The Kafka Project


Though the Centre has already appealed against it, SIMI leaders were ecstatic that a tribunal headed by the Delhi High Court judge, Geeta Mittal, rejected the Centre’s ban on the organisation on August 5, 2008. This is the culmination of a long, dry journey for them, who have contested three previous bans and lost every time. As required by the 1967 law under which SIMI was banned, the first tribunal was constituted to hear both sides and decide if there was sufficient ground to ban SIMI. SIMI’s leaders were convinced that the tribunal would see through the weakness of the case and blast the ban out the window. But the first tribunal upheld the Centre’s ban, as did the second and the third.
The reasoning offered by the tribunals in upholding the bans defies both law and common sense. Stunningly, the first tribunal said that while it was true that confessions cannot be accepted as evidence against the accused in their criminal trial, the tribunal could accept such confessions since it wasn’t a criminal trial. The succeeding tribunals stuck to this convoluted reasoning. No less astounding was the remark by the second tribunal that the fact that SIMI could mobilise funds to pay its legal fees itself proved that it existed and hadn’t disbanded as its leaders claimed. Tribunal after tribunal said that the fact that so many fresh cases had been registered against SIMI activists was proof that the group’s activities hadn’t ceased.
The most shocking of all has been the tribunals’ acceptance of “secret material” brought by the Centre, read alone by the presiding judge, and returned to the government, with no one else knowing what it contained. The 1967 law allows the government to claim privilege if divulging such information would imperil public interest. But it also says that the Centre must share the secret material with the party contesting the ban, in this case, SIMI. In a 1995 judgement, however, Supreme Court Chief Justice JS Verma said the government need share it only with the presiding judge and not with the contesting party. So in essence, while a judge rules that the secret information from the Centre is good enough to uphold a ban, the banned orga – nisation cannot know what that secret information is and, therefore, is severely compro mised in its right to defend itself against the charges.
Not one to give up on his faith in the Indian judiciary, Shahid Badr Falahi has challenged the findings of each of the first three tribunals in the Supreme Court. When SIMI’s counsel appeared before the Supreme Court judge at the time of admitting the appeal against the third tribunal’s report, the judge said: “Same activity, same result.” The lawyer for SIMI pointed out that the government itself said that during 2003-06 there had been no fresh activity from SIMI, the honourable judge shot back: “Is this a joke? Every time we confirm a ban you come back?” The counsel gently said the judge was wrongly informed, that every appeal was still pending at the Supreme Court and hadn’t yet been heard. Realising his mistake, the judge said the matter should be heard by a larger bench. In the six years since the first tribunal returned a finding, the apex court hasn’t yet found time to take up Falahi’s appeals.

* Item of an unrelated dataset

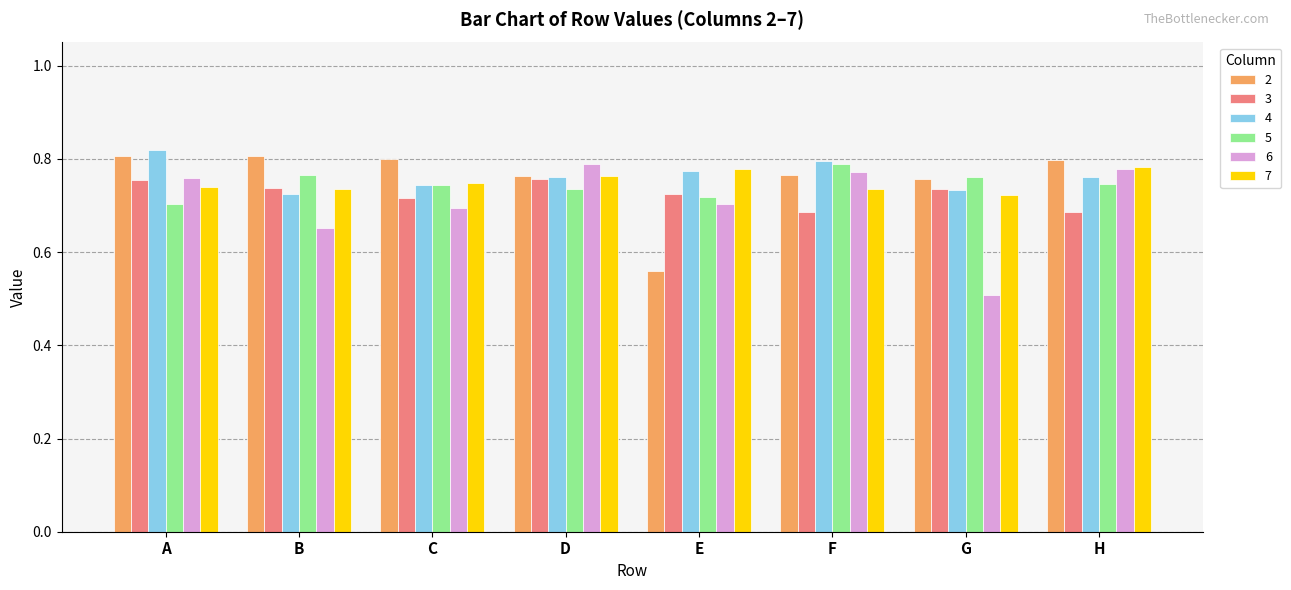

Is it true that 3 equals 0.7 at B?

True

On the other hand, in stark contrast, the elation of tribunal judge Geeta Mittal’s order has already abated. Though the Supreme Court has still not heard Falahi’s earlier appeals against the previous three tribunals’ orders upholding the bans, it has already reacted to the Centre’s appeal and stayed Judge Mittal’s order. “We will not give up,” Falahi says with conviction. “Justice must finally be ours as truth is with us.”